Would they be devastated when Alex was dead and gone? Of course they would. That was the part that couldn’t be helped. The world was full of innocent victims.
He’d been one himself, once. Thanks to Alex.
But none of that mattered—not as long as he kept an eye on the bigger picture. Always the bigger picture.
That’s where Alex Cross was a dead man walking.
CHAPTER
10
I SKIPPED LUNCH WITH THE FAMILY AND GOT MYSELF STRAIGHT OVER TO THE new Consolidated Forensic Lab at Fourth and School Streets. It’s an amazing building—two hundred and eighty thousand square feet of facilities under one enormous roof. MPD finally had firearms, toxicology, DNA, fingerprint analysis, and the medical examiner’s office all in one place.
As soon as I got there, I threw on a surgical gown and mask and pushed in through the swinging door of the examination suite where Joan Bradbury was already halfway through Elizabeth Reilly’s autopsy.
“What have we got so far, Joan?” I asked.
“A lot,” she said. “Come on in.”
The body was open on the table, with a long Y cut down the middle of the torso, which had been flayed open by now. I’ve sat through more autopsies than I can remember, and my stomach’s way past any kind of trouble with this stuff. At the same time, I never let myself forget the reason I’m there. I owed Elizabeth that much, at least.
“I did a tox screen on her blood last night, just to get a jump on things,” she told me. “We got a positive read for antidepressants, and, get this—Pitocin.”
“Pitocin? You test for that?”
“Not usually, but under the circumstances, I thought I might check. Glad I did, too. Pitocin doesn’t stay in the system too long, only around forty-eight hours. Which means Elizabeth Reilly induced her labor less than two days before she died.”
My mind started spinning around this new piece of information. So far there were no hospital records for Elizabeth Reilly in the area, and no record of any live births under that name, much less an induced labor.
Was it possible she’d done this on her own for some reason? She’d been a nursing student. She could have easily known how to get her hands on some Pitocin, and maybe even known how to administer it.
But why?
And meanwhile, was there a three-day-old baby out there somewhere? I needed to find out, ASAP.
“By the way,” Joan went on. “We didn’t find any rope fibers on her fingers or palms at all. Someone else put that noose around her neck. And if all that weren’t enough, the break in the second and third vertebrae was definitely postmortem. I’ve got a few hours to go here, but I can tell you right now, my report’s going to rule out suicide.”

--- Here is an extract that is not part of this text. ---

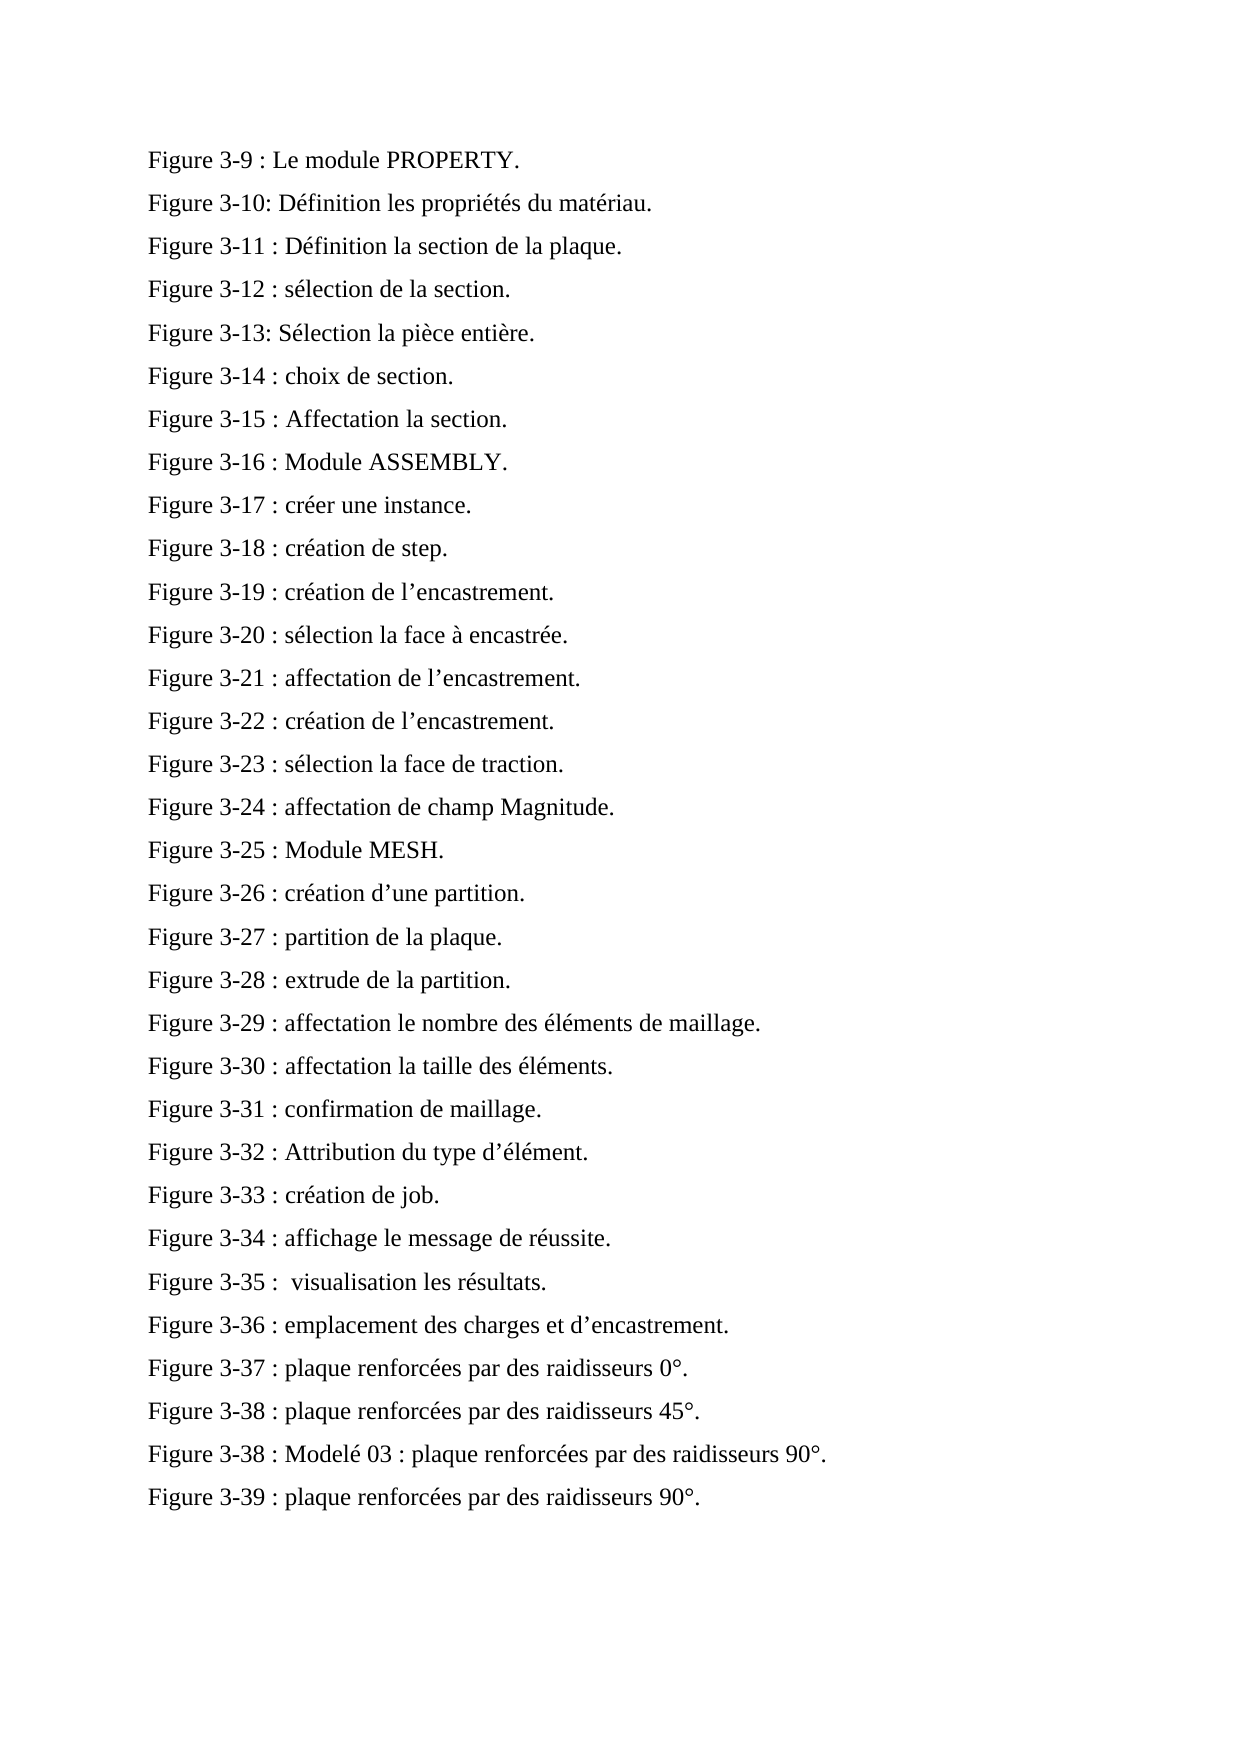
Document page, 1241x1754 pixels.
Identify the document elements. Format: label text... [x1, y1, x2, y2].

Ultimately, cause of death is the ME’s to call. I hardly ever disagreed with Joan’s conclusions, and I didn’t have any reason to do it today, either. This was now officially a homicide investigation.
Maybe also a missing persons case.
I had my work cut out, that was for sure.
CHAPTER
11
THE FIRST THING I DID WHEN I LEFT THE MORGUE WAS FIND SAMPSON. HE WAS catching up on his reports at the Second District station house, and I pulled him outside for a talk.
I’ve known John all my life, and I trust him as much as anyone at MPD. He’s also been around long enough that he knows people all over the city. More specifically, he knew which people at which agencies were going to be willing to talk to him about a missing baby without eighteen and a half signatures on two dozen forms first. I understand why we’ve got a lot of the paperwork we do, but there’s a time and a place. This wasn’t it. If speed was my number one priority right now, discretion was a close second.
We stood out by my car in the station house parking lot, downing some sandwiches and going over the details.
“All indications are that this was a vaginal birth. No signs of epis
iotomy, or any hospital intervention at all,” I told him. “Given the Pitocin in Elizabeth’s system, and the fact that nobody we’ve talked to said anything about any pregnancy, it seems pretty clear she was trying to keep this a secret.”